И хор дружно подхватывал:
Сам ружьем солдатским правил,
Сам и пушки заряжал…
Эта рота удалялась, и голоса ее хора заглушали и покрывали звуки торжественного интернационала, который не пела, а ревела вся следующая рота:
Никто не даст нам избавле-енья —
Ни Бог, ни царь и не герой,
Добьемся мы освобожде-енья
Своею собственной рукой!.
Эта рота прошла, а следующая дружно пела старинный, более двухсот лет существующий в России Петровский марш:
Русского Царя солдаты
Рады жертвовать собой,
Не из денег, не из платы,
Но за честь страны родной!..
«Какой сумбур, какой ералаш теперь в России, — подумал Полежаев. — Разберись, что происходит в умах этой молодежи».
Сзади певшей роты раздались свистки и громкие крики:
— Довольно!

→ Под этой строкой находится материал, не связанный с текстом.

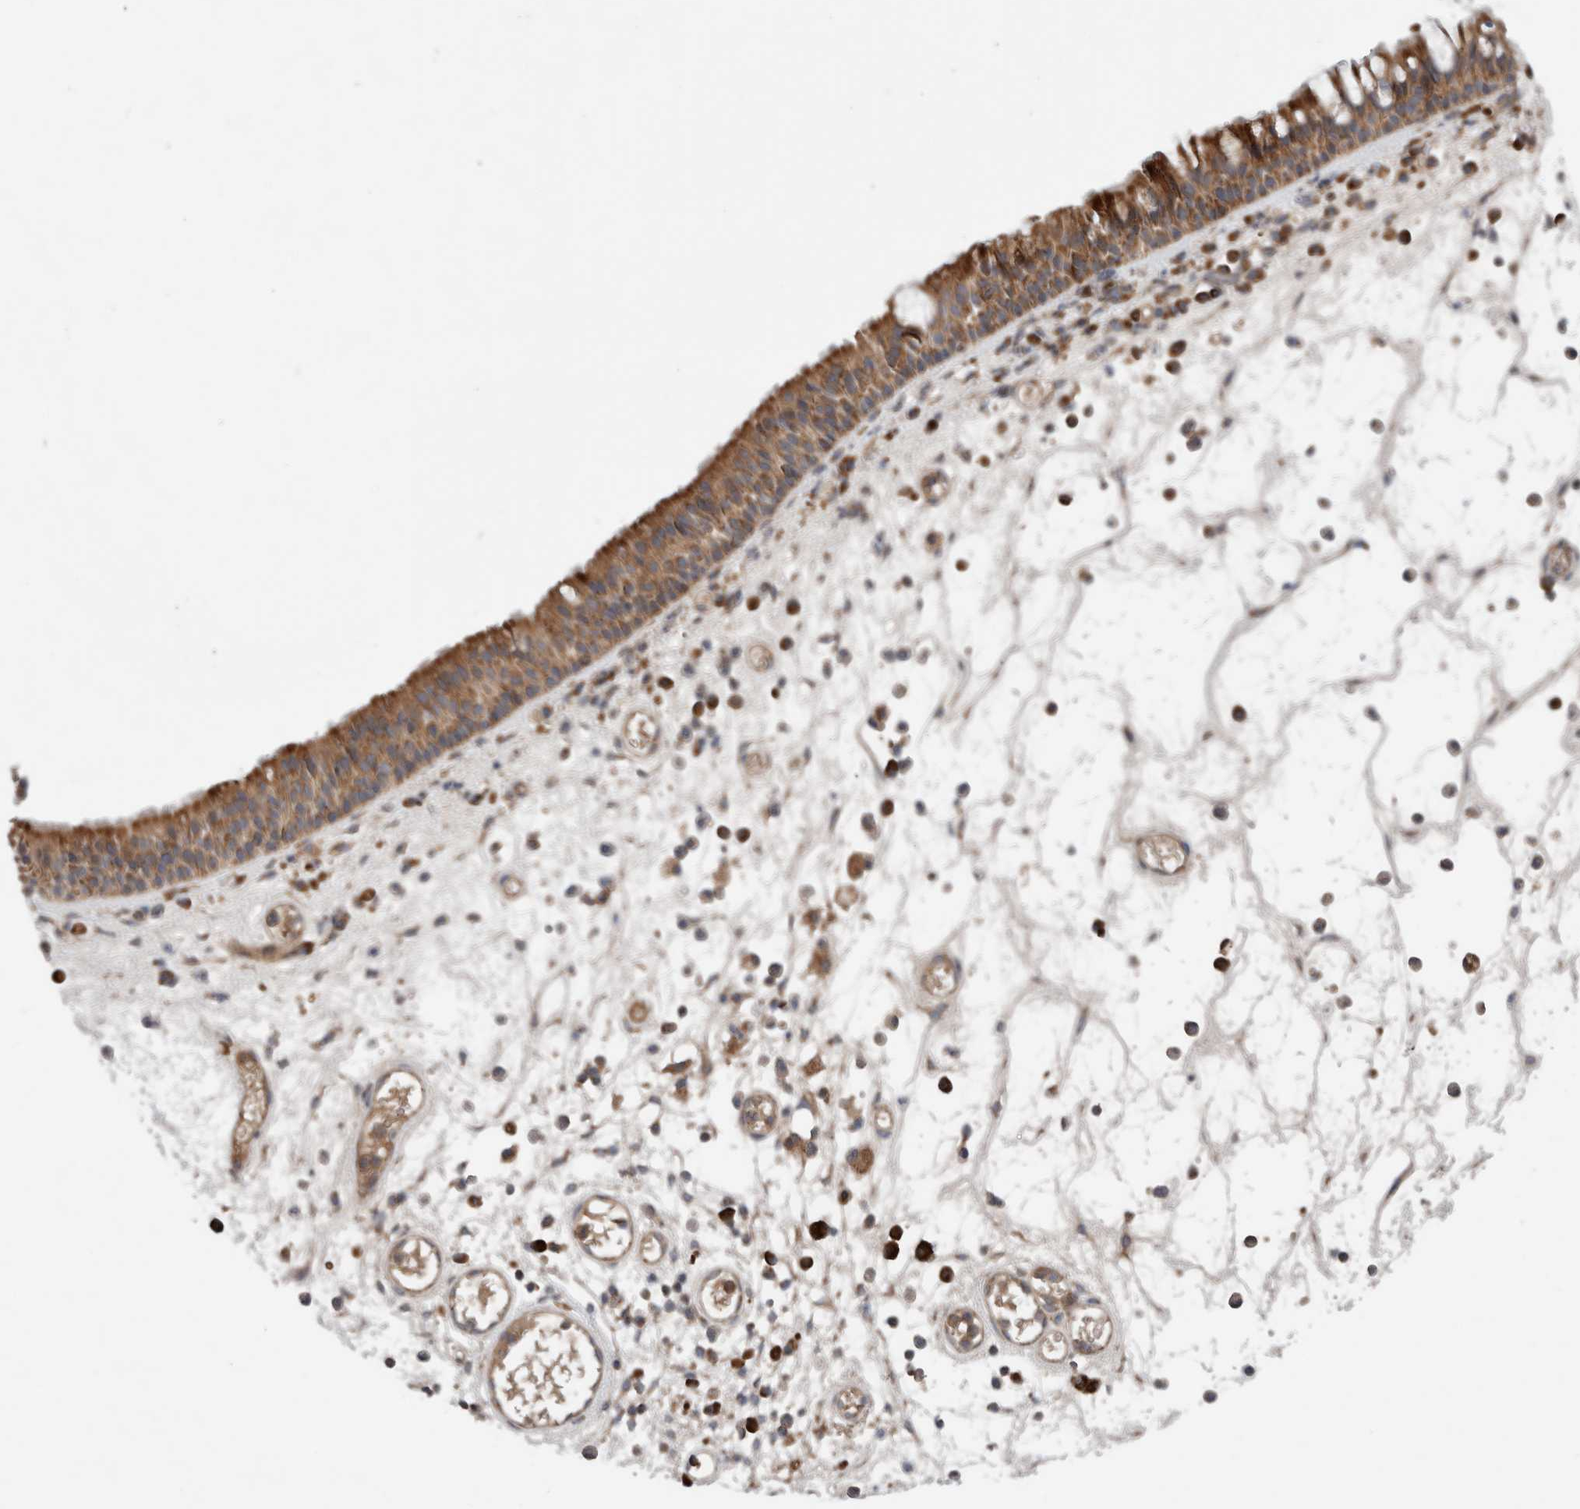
{"staining": {"intensity": "moderate", "quantity": ">75%", "location": "cytoplasmic/membranous"}, "tissue": "nasopharynx", "cell_type": "Respiratory epithelial cells", "image_type": "normal", "snomed": [{"axis": "morphology", "description": "Normal tissue, NOS"}, {"axis": "morphology", "description": "Inflammation, NOS"}, {"axis": "morphology", "description": "Malignant melanoma, Metastatic site"}, {"axis": "topography", "description": "Nasopharynx"}], "caption": "The immunohistochemical stain shows moderate cytoplasmic/membranous positivity in respiratory epithelial cells of unremarkable nasopharynx. Using DAB (brown) and hematoxylin (blue) stains, captured at high magnification using brightfield microscopy.", "gene": "KIF21B", "patient": {"sex": "male", "age": 70}}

К черту!.. К… — непечатная ругань повисла над ротой.
— Пой похабную!.. Поха-абную! — кричал кто-то зычным, неистовым, властным голосом.
И хор грянул песню про то, как принимали сваху… Тоже не новую песню, а старую, созданную из циничных созвучий. Новых песен не было. Новые были только частушки, а под них нехорошо было ходить… Полк Полежаева тронулся вперед. Впереди первого эскадрона играл «оркестр товарища Буденного» — две гармошки. Кларнета не было. Кларнет полторы недели тому назад за контрреволюцию был «выведен в расход».